Judge Cogan Acknowledges the Error of Precluding Evidence of Secondary Considerations of Nonobviousness

Patterson Belknap Webb & Tyler LLP

Patterson Belknap Webb & Tyler LLP

On April 27, 2021, United States District Judge Brian M. Cogan (E.D.N.Y.) granted Plaintiff Leviton Manufacturing Co., Inc. ("Leviton") motion for a new trial based on the Court's exclusion of secondary indicia of nonobviousness.

In a prior patent lawsuit, Defendant Pass & Seymour, Inc. ("P&S") and Leviton entered into a Settlement and Licensing Agreement that required P&S to pay Leviton royalties on any products that infringe U.S. Patent No. 7,463,124 ("the '124 patent"), which is directed to an improved ground-fault circuit interrupt circuit breaker. Leviton sued for breach of that agreement and sought unpaid royalties. P&S counterclaimed that the '124 patent was invalid as being obvious. The jury agreed.  However, during trial, Leviton was precluded from presenting evidence of secondary indicia of nonobviousness even though the Court allowed the jury to consider testimony supporting P&S's arguments regarding obviousness.

In response to Leviton's motion for a new trial, the Court determined that it erroneously precluded Leviton from presenting evidence of secondary considerations of nonobviousness to the jury. The Court acknowledged that "[t]he decision to keep this evidence from the factfinder was error on my part" and noted that it was for the jury to determine whether there was an appropriate nexus between the claims of the '124 patent and the secondary considerations.
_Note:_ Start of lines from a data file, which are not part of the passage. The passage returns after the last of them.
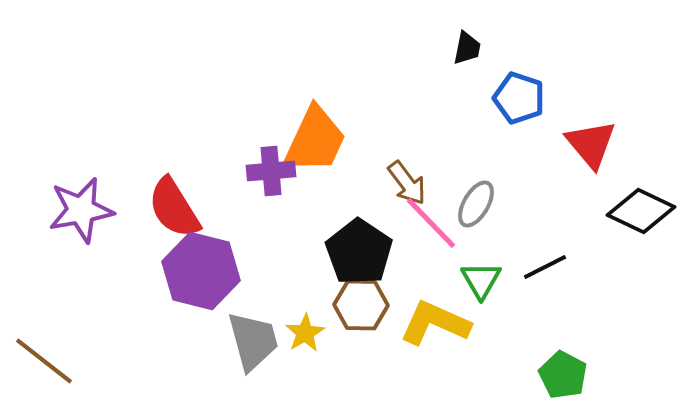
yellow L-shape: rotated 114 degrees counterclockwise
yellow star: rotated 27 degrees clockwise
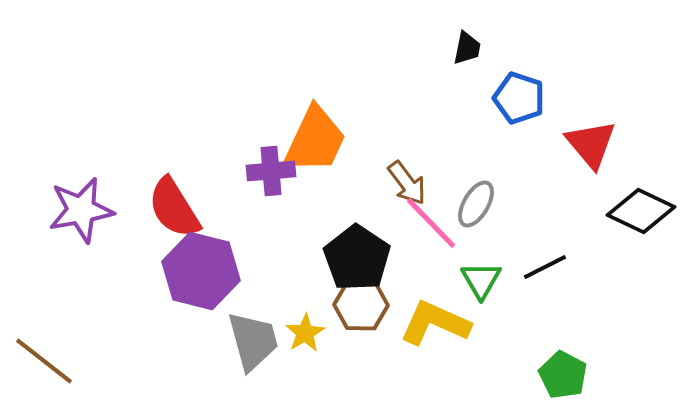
black pentagon: moved 2 px left, 6 px down
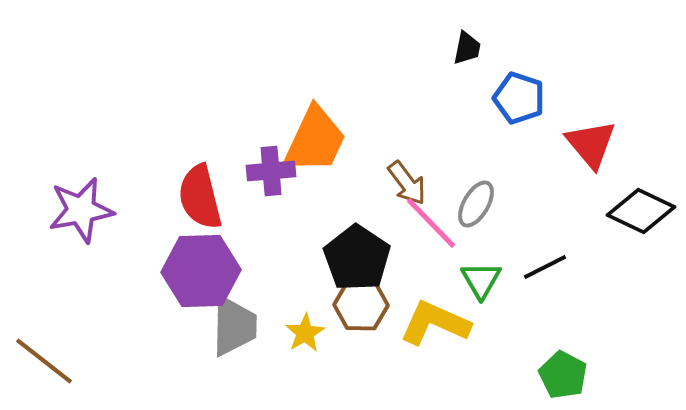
red semicircle: moved 26 px right, 11 px up; rotated 18 degrees clockwise
purple hexagon: rotated 16 degrees counterclockwise
gray trapezoid: moved 19 px left, 15 px up; rotated 16 degrees clockwise
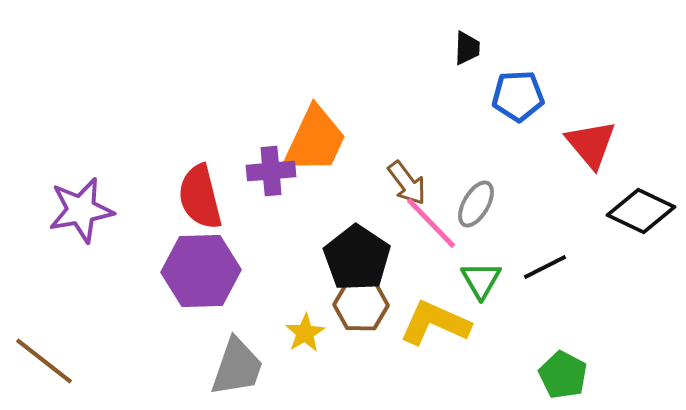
black trapezoid: rotated 9 degrees counterclockwise
blue pentagon: moved 1 px left, 2 px up; rotated 21 degrees counterclockwise
gray trapezoid: moved 3 px right, 41 px down; rotated 18 degrees clockwise
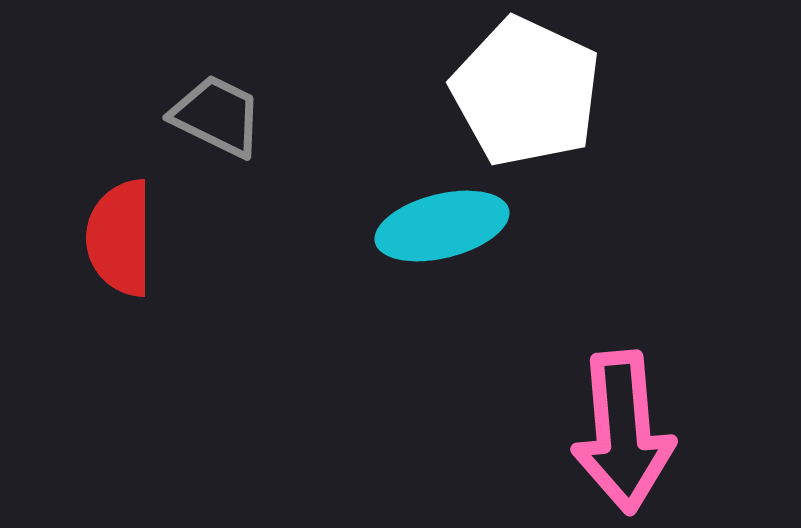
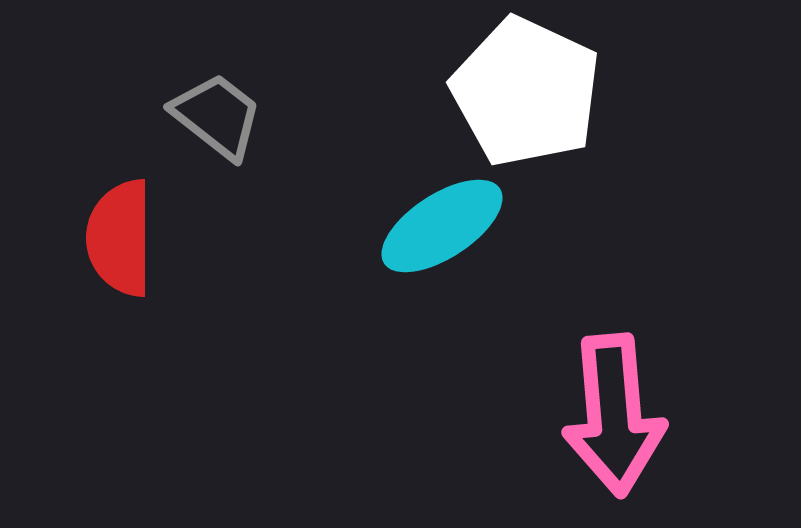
gray trapezoid: rotated 12 degrees clockwise
cyan ellipse: rotated 19 degrees counterclockwise
pink arrow: moved 9 px left, 17 px up
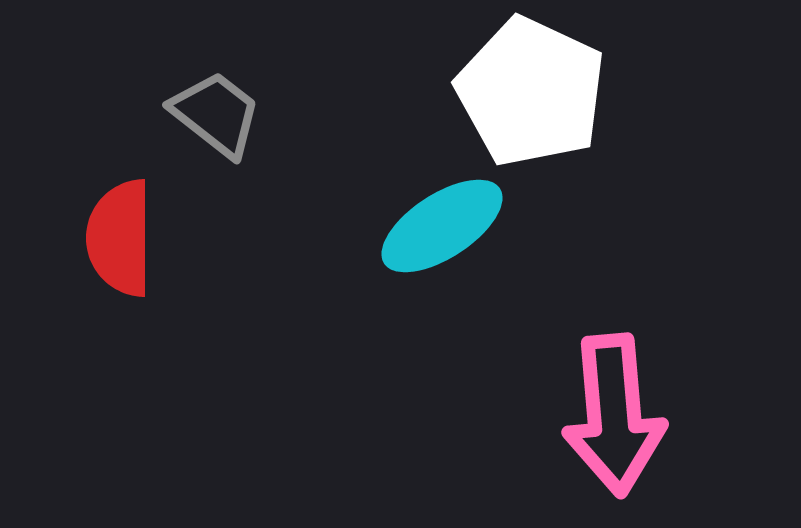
white pentagon: moved 5 px right
gray trapezoid: moved 1 px left, 2 px up
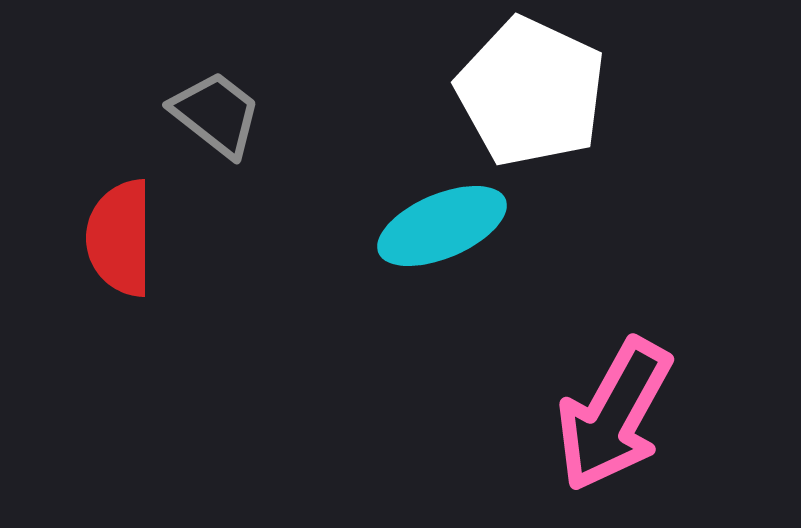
cyan ellipse: rotated 10 degrees clockwise
pink arrow: rotated 34 degrees clockwise
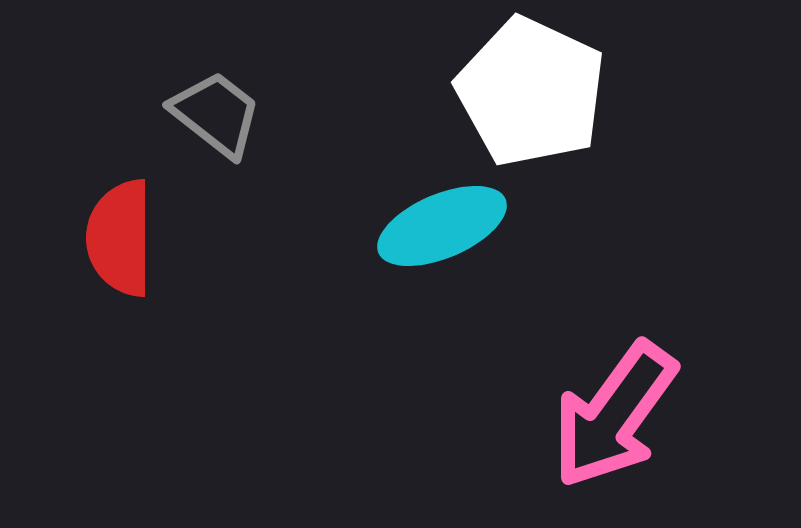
pink arrow: rotated 7 degrees clockwise
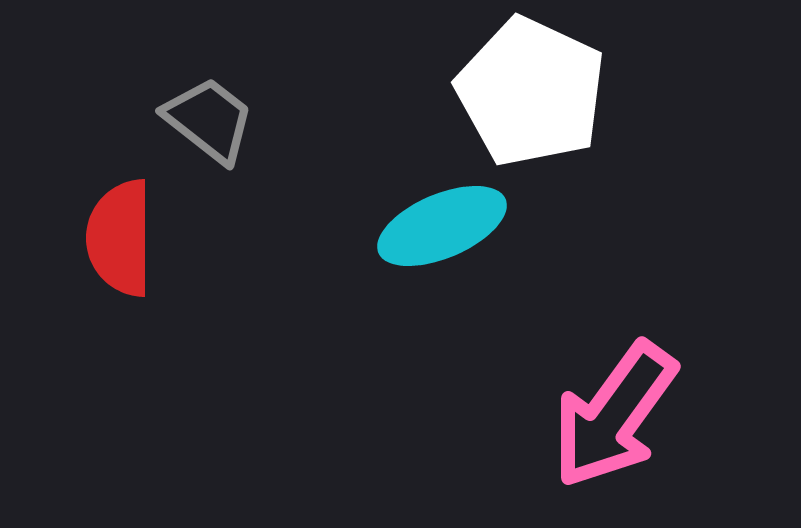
gray trapezoid: moved 7 px left, 6 px down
The Court's ruling "constituted error and unfairly prejudiced Leviton." As such, the Court determined that Leviton was entitled to a new trial in which it could present evidence of secondary considerations of nonobviousness. 

The case is Leviton Mfg. Co. v. Pass & Seymour, Inc., No. 17-cv-46 (BMC) (E.D.N.Y. Apr. 27, 2021).

DISCLAIMER: Because of the generality of this update, the information provided herein may not be applicable in all situations and should not be acted upon without specific legal advice based on particular situations.